Duralee Fabrics in Bay Shore, which sells high-end fabrics to...

Duralee Fabrics in Bay Shore, which sells high-end fabrics to interior decorators worldwide, will be moving 64 jobs to its offices in North Carolina and downsizing its Bay Shore operations. Credit: Danielle Finkelstein

Duralee Fabrics Ltd., a former Manhattan garment district company that relocated to Long Island in the early 1960s, is moving 64 jobs to North Carolina, according to an executive and a state regulatory filing.

After the move, 60 employees will remain at the headquarters operation of the Bay Shore-based company, which distributes fabrics to high-end interior designers worldwide, said Lee Silberman, a Duralee executive vice president and co-owner. The company also has five employees at a Syosset showroom, one of 13 around the country.

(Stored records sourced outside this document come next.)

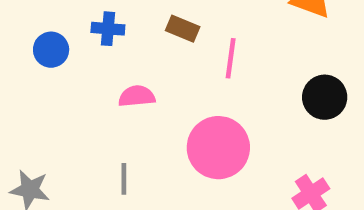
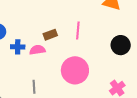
blue cross: (108, 29) -> (18, 47), moved
brown rectangle: (183, 29) -> (50, 35), moved, turned -40

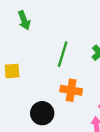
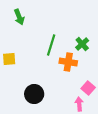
orange cross: (71, 90) -> (68, 62), moved

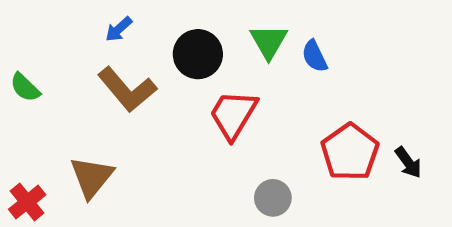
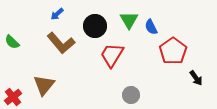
red pentagon: (350, 152) -> (173, 51), moved

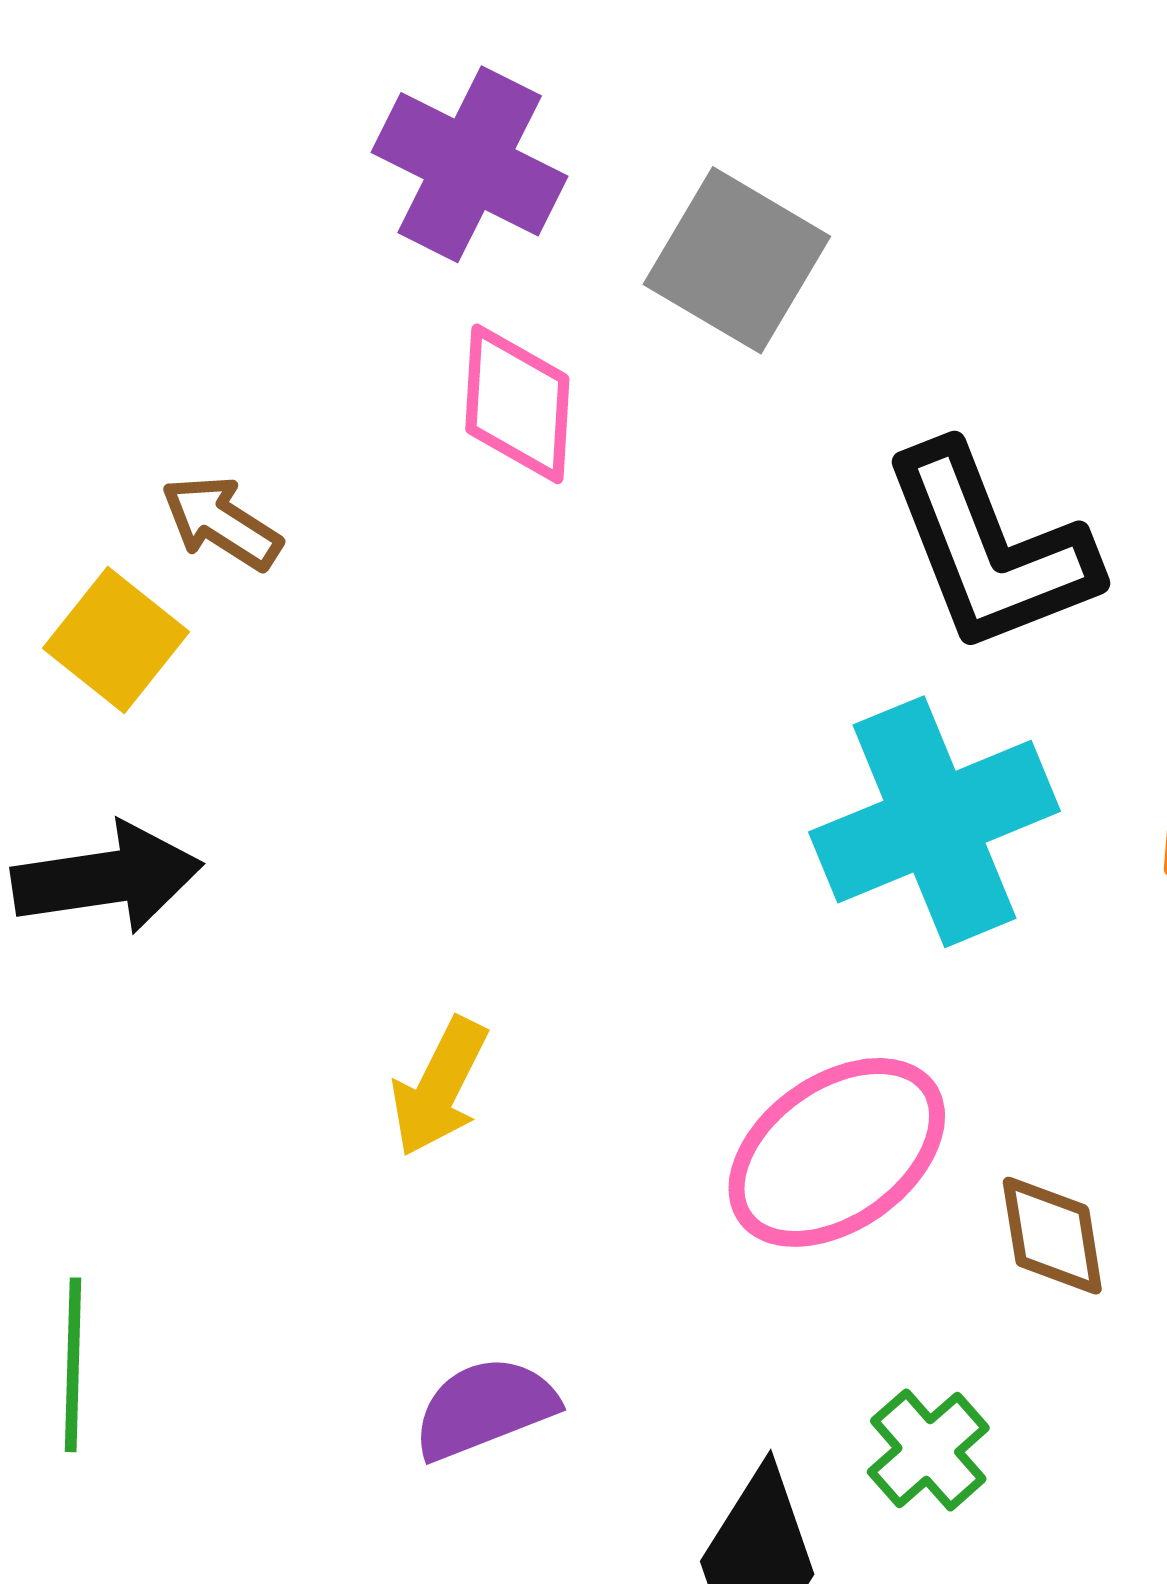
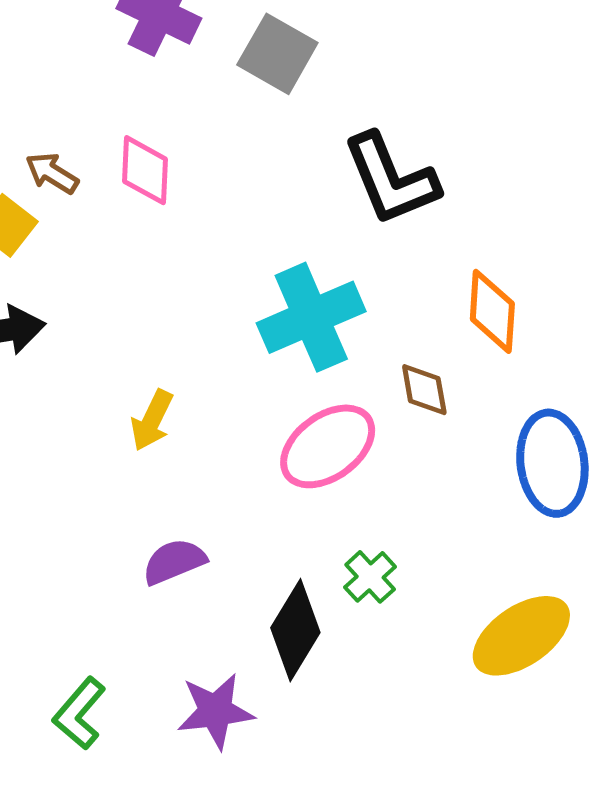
pink diamond: (517, 404) -> (145, 170), moved
cyan cross: (935, 822) -> (311, 317), moved
brown diamond: (1052, 1236) -> (424, 390), moved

The company is relocating 50 warehousing and fabric-sampling jobs and 14 administrative positions to Morganton, North Carolina, where Duralee has about 100 employees in a warehousing and furniture-manufacturing operation. The fabric-sampling operation sends out samples to interior designers.

All those Long Island employees have been offered jobs in North Carolina, and about eight have accepted so far, Silberman said. Those who don't relocate will be laid off.

"It's a sad state of affairs, but the difference in costs operationally, we can't ignore," Silberman said.

He said the remaining employees work in the company's executive offices, information technology, marketing, purchasing and credit and collection.

The company is also selling its 75,000-square-foot building in Bay Shore and is looking for a new, considerably smaller Long Island location of 10,000 square feet to 12,000 square feet, Silberman said.

Aurora Benitez, an employee at Duralee Fabrics in Bay Shore,...

Aurora Benitez, an employee at Duralee Fabrics in Bay Shore, organizes sample fabrics, Friday, April 3, 2015. Credit: Danielle Finkelstein

Duralee was founded in 1952 in the Garment District, he said. It moved to Hicksville in the 1960s, and then moved east to Bay Shore in 1970.